What this says about us 

So, what is it about American society that fosters such a non-caring climate for young people? The recent release of the 1619 Project, produced by The New York Times, offers an interesting perspective on why we suffer from a care deficit when it comes to our young people. The 1619 Project provides an unvarnished look at the political and economic systems that supported slavery and how the legacy of those systems still haunt us today. One of the project’s many stories focuses on how slavery laid the foundation for America’s unique form of “low road capitalism” (Desmond, 2019). This term, coined by University of Wisconsin-Madison sociologist Joel Rogers, describes a form of capitalism characterized by a winner-take-all economy with wide income disparities and a host of social and political inequities. Within this kind of system, plenty of people, most of whom are poor and disadvantaged, feel far more pain than profit. In fact, pain is an essential part of the system’s success.  

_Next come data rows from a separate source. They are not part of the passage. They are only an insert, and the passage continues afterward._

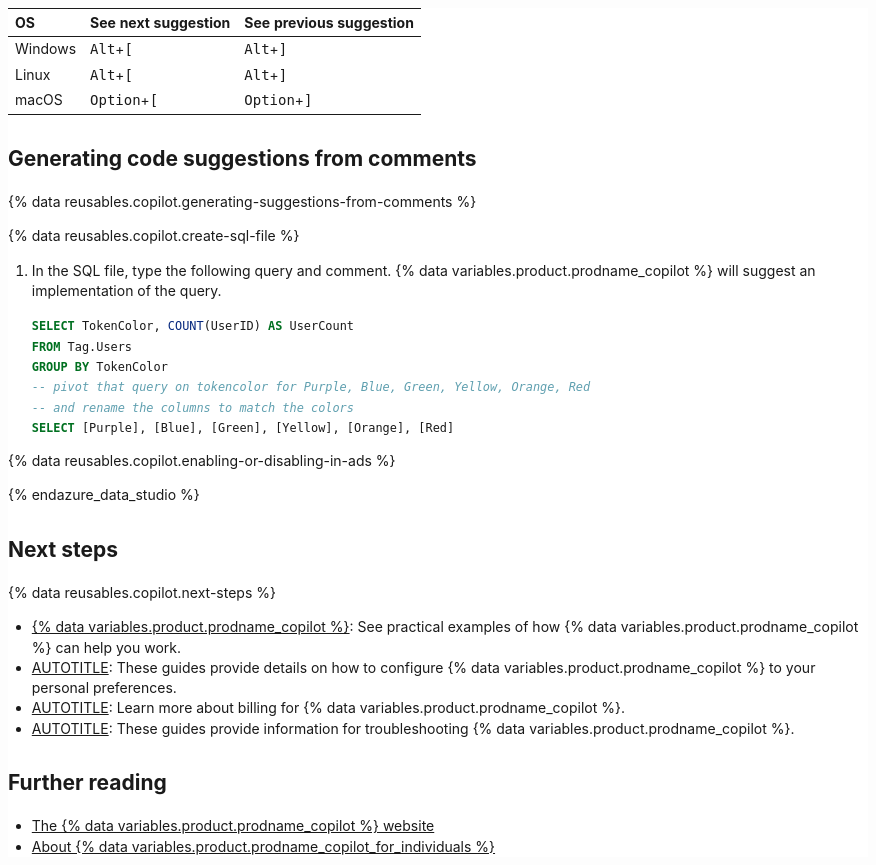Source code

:    | OS | See next suggestion | See previous suggestion |
   | :- | :- | :- |
   | Windows | <kbd>Alt</kbd>+<kbd>[</kbd> | <kbd>Alt</kbd>+<kbd>]</kbd> |
   | Linux | <kbd>Alt</kbd>+<kbd>[</kbd> | <kbd>Alt</kbd>+<kbd>]</kbd> |
   | macOS | <kbd>Option</kbd>+<kbd>[</kbd> | <kbd>Option</kbd>+<kbd>]</kbd> |

## Generating code suggestions from comments

{% data reusables.copilot.generating-suggestions-from-comments %}

{% data reusables.copilot.create-sql-file %}
1. In the SQL file, type the following query and comment. {% data variables.product.prodname_copilot %} will suggest an implementation of the query.

   ```sql copy
   SELECT TokenColor, COUNT(UserID) AS UserCount
   FROM Tag.Users
   GROUP BY TokenColor
   -- pivot that query on tokencolor for Purple, Blue, Green, Yellow, Orange, Red
   -- and rename the columns to match the colors
   SELECT [Purple], [Blue], [Green], [Yellow], [Orange], [Red]
   ```

{% data reusables.copilot.enabling-or-disabling-in-ads %}

{% endazure_data_studio %}

## Next steps

{% data reusables.copilot.next-steps %}

- [{% data variables.product.prodname_copilot %}](https://copilot.github.com/): See practical examples of how {% data variables.product.prodname_copilot %} can help you work.
- [AUTOTITLE](/copilot/configuring-github-copilot): These guides provide details on how to configure {% data variables.product.prodname_copilot %} to your personal preferences.
- [AUTOTITLE](/billing/managing-billing-for-github-copilot): Learn more about billing for {% data variables.product.prodname_copilot %}.
- [AUTOTITLE](/copilot/troubleshooting-github-copilot): These guides provide information for troubleshooting {% data variables.product.prodname_copilot %}.

## Further reading

- [The {% data variables.product.prodname_copilot %} website](https://copilot.github.com/)
- [About {% data variables.product.prodname_copilot_for_individuals %}](/copilot/overview-of-github-copilot/about-github-copilot-for-individuals#about-the-license-for-the-github-copilot-plugin-in-jetbrains-ides)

If you apply this idea to education, it is easy to see why our current public education system is meeting the needs of some while failing others. Those communities that enjoy all the gifts that go along with economic success are simply better able to care for their young people. They have all the resources, and the young people in their midst reap the benefits. For the communities on the other side of the equation — the ones that “low road capitalism” preys on — the potential and promise of adolescence is often shortchanged by low expectations and a lack of resources. When it comes to education, the American form of capitalism is far more Darwin than Dewey.  

If Americans really want to live in a society where all of our children are treated like a precious resource, then it’s time for us to think bigger and broader about just who will carry our country into the future. Statistically speaking, counting on the children of the wealthiest families is not a good plan. We need everyone involved, and we need to start developing the young people who will manage our futures right now. We know what these young people need in order to grow and develop into productive citizens. The challenge is harnessing our collective will to ensure more than a select group get access. We may never be able to change the fact that capitalism is not fair, but education should be. 


Brown, A. (2018). Loving cities index. Quincy, MA: Schott Foundation for Public Education. 

Desmond, M. (2019, August 14). If you want to understand the brutality of American capitalism, you have to start on the plantation. The New York Times Magazine. 

Lowrey, A. (2018, June 21). How America treats its own children. The Atlantic. 

National Academies of Sciences, Engineering, and Medicine. (2019). The promise of adolescence: Realizing opportunity for all youth. Washington, DC: The National Academies Press. 


Citation: Ferguson, M. (2019, Oct. 28). A caring society? Phi Delta Kappan, 101 (3), 62-63.